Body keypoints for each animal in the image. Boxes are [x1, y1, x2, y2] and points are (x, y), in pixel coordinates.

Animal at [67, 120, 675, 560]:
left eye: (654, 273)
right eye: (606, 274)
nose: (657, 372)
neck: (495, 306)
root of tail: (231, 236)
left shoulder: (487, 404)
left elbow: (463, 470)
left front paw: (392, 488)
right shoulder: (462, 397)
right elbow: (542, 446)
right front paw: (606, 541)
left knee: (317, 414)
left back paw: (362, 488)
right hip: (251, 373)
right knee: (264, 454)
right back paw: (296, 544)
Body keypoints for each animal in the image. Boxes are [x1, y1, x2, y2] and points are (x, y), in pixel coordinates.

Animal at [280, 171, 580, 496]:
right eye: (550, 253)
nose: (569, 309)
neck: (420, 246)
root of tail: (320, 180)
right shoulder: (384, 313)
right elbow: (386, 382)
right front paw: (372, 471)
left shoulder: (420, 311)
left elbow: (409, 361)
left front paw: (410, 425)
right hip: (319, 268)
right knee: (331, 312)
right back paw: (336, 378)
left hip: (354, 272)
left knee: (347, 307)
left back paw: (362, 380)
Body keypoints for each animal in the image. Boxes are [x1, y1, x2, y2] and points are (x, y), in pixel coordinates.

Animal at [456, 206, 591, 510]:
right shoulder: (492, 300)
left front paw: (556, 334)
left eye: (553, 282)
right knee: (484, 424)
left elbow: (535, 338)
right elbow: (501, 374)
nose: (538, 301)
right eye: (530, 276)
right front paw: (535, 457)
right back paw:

TASK ITEM:
Full transcription, please: every entry, exactly as written.

RESPONSE TO THIS EXERCISE:
Body keypoints for each animal in the image. Boxes are [x1, y1, x2, y2] and points are (x, y), in pixel coordinates.

Animal at [67, 120, 675, 560]:
left eye: (654, 273)
right eye: (606, 274)
nose: (657, 372)
neck: (495, 306)
root of tail: (231, 236)
left shoulder: (487, 404)
left elbow: (463, 470)
left front paw: (392, 488)
right shoulder: (462, 397)
right elbow: (542, 446)
right front paw: (606, 541)
left knee: (317, 414)
left back paw: (362, 488)
right hip: (251, 373)
right knee: (264, 454)
right back paw: (296, 544)
Body keypoints for each animal in the image. Boxes are [x1, y1, x2, y2] and points are (x, y), in pixel coordinates.

Animal at [280, 171, 580, 496]:
right eye: (550, 253)
nose: (569, 309)
neck: (420, 246)
root of tail: (320, 180)
right shoulder: (384, 313)
right elbow: (386, 382)
right front paw: (372, 471)
left shoulder: (420, 311)
left elbow: (409, 361)
left front paw: (410, 425)
right hip: (319, 268)
right knee: (331, 312)
right back paw: (336, 378)
left hip: (354, 272)
left knee: (347, 307)
left back paw: (362, 380)
Body keypoints for each animal in the image. Boxes are [x1, y1, x2, y2] and points are (x, y), in pixel coordinates.

Animal at [456, 206, 591, 510]:
right shoulder: (492, 300)
left front paw: (556, 334)
left eye: (553, 282)
right knee: (484, 424)
left elbow: (535, 338)
right elbow: (501, 374)
nose: (538, 301)
right eye: (530, 276)
right front paw: (535, 457)
right back paw:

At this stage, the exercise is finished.